Minister of Industry
- In office 12 December 1975 – 5 July 1977
- Prime Minister: Carlos Arias Navarro; Adolfo Suárez;
- Preceded by: Alfonso Álvarez Miranda
- Succeeded by: Alberto Oliart

Personal details
- Born: Carlos Pérez de Bricio Olariaga 1927 Madrid, Spain
- Died: 16 July 2022 (aged 94–95) Madrid, Spain

= Carlos Pérez de Bricio =

Spanish businessman and politician (1927–2022)

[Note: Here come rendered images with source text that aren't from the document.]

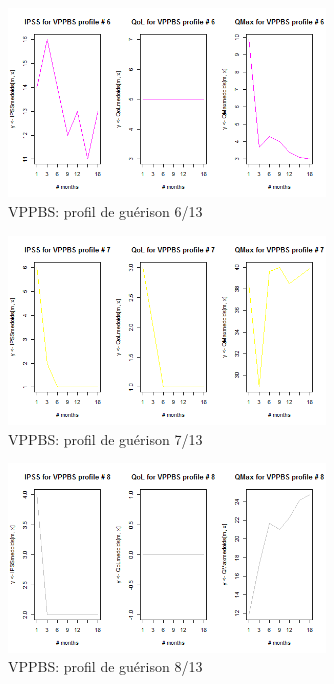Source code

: \begin{figure}[H]
\centering
\includegraphics[width=0.75\textwidth]{../Fig/VPPBS/vppbs-profil-post-06.png}
\caption{VPPBS: profil de guérison 6/13}
\end{figure}

\begin{figure}[H]
\centering
\includegraphics[width=0.75\textwidth]{../Fig/VPPBS/vppbs-profil-post-07.png}
\caption{VPPBS: profil de guérison 7/13}
\end{figure}

\begin{figure}[H]
\centering
\includegraphics[width=0.75\textwidth]{../Fig/VPPBS/vppbs-profil-post-08.png}
\caption{VPPBS: profil de guérison 8/13}
\end{figure}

Carlos Pérez de Bricio (1927 – 16 July 2022) was a Spanish businessman and politician who was the minister of industry from 1975 to 1977.

==Biography==
Pérez de Bricio was born in Madrid in 1927. He was the official of the Special Technical Customs Corps. In 1955 he was appointed delegate of Spain to the International Customs Cooperation Council based in Brussels and became its president in 1967. In 1968 he was elected as the executive president of the Union of Iron and Steel Companies and Entities and as the vice president of the Iron and Steel Basic Industries Commission. In April 1969 he served as the president of the OECD's subcommittee on iron and steel. In November 1969 he was appointed general director of Iron and Steel and Naval Industries. He held this position for six years until 1975 when he was appointed minister of industry in the second cabinet of Carlos Arias Navarro on 12 December 1975. He continued to serve in the same post in the cabinet led by Adolfo Suárez from 8 July 1976. He was the acting minister of public works between April and July 1977, replacing Leopoldo Calvo-Sotelo in the post who was dismissed from the office.

Pérez de Bricio founded Confemetal in 1978 and headed it until 2011. He was the executive president of Cepsa, a multinational oil and gas company, from 1985 to 2015. In July 2008 he was named as the independent director of Banesto, a Spanish credit bank, of which he was also a shareholder.

Pérez de Bricio died in Madrid on 16 July 2022, at the age of 94.